Yavuz Sultan Selim; Mısır da kurulu bulunan iki Türk devleti “Tolunogulları ve Kölemenler” devletini yıkıp dönerken, Süveyş kanalının açılması emrini verir ve kazı işlemlerine başlanır. Fakat sekiz yıllık padişahlık dönemi ve ömrü sona erince, kanalın yapımı akamete uğrar.
1870 yılına gelindiğinde Fransızlar Osmanlı sarayı üzerinde baskı kurarak 19 Mart 1866 tarihinde Mısır Hidivi İsmail Paşaya iki yüz milyon frank borç vererek, buraya dikkat edin; “Süveyş kanalı uluslararası nakliyat şirketi” adlı bir şirket kurdururlar.
Daha sonra gelen Hidiv İsmail Paşa kanalı bir an önce bitirme hevesine kapılarak borç üstüne borç alır. Fakat zamanı gelince borçları ödeyemeyince, bunu fırsat bilen İngiltere şirketin hisse senetlerini satın alarak kanalın sahibi olur ve halen kanalın kontrolü ve geçiş ücretleri aynı şirkete yani İngilizlere aittir.
Bir kanal faciası daha vardır ki! Bir devşirme sadrazamın (Sokullu) ihaneti sonucu önlenmiş ve Türkiye Türkleri ile Anavatan Türklerinin birleşmesi önlenmiştir.
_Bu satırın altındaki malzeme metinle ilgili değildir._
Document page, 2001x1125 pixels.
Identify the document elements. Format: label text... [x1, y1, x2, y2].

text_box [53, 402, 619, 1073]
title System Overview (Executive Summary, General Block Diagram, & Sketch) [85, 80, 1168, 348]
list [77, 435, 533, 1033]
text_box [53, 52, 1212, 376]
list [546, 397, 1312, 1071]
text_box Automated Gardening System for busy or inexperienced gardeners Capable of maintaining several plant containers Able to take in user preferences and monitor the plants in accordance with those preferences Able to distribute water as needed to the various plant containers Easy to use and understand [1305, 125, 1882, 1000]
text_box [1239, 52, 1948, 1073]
DON-VOLGA ve HAZAR denizi arasına bu kanallar açılsaydı ve bu ihanet olmasaydı, Japon denizinden Avrupa’ya kadar uzanan TURAN kurulmuş olacaktı ve Dünya dili olarak İngilizce değil, Türkçe konuşulur olacaktı.
Tekrar yazıyorum! Tarihte kurulmuş olan Türk devletlerinin yıkılışlarındaki en büyük sebep, ehliyetsiz, liyakatsiz, bilgisiz, önünü dahi göremeyen yönetici kadrolarıdır.
Konu ile daha fazla bilgi sahibi olmak isteyenler, yazmış olduğum “TÜRK TARİHİNİN GÖZYAŞLARI” adlı kitabımın 213-214-215 sayfaları ile buna ilave olarak 216-217-218 sayfalarındaki “EN BÜYÜK KANAL FACİASI” adlı bölümleri okuyabilirler.
Tarih gerçekler aynasıdır. Devleti yönetmeye talip olanlar önce bu aynaya bakıp, gerçekleri görüp, onlardan ders çıkarmaları gerekir.
TARİHTEN DERS VE İBRET ALINARAK AYNI YANLIŞLARI YAPMAMAK VE TARİHİ TEKERRÜR ETTİRMEMEK LAZIMDIR.
Hayırlı, huzurlu ve sağlıklı bir hafta geçirmeniz dileklerimle sevgi ve saygılar sunarım.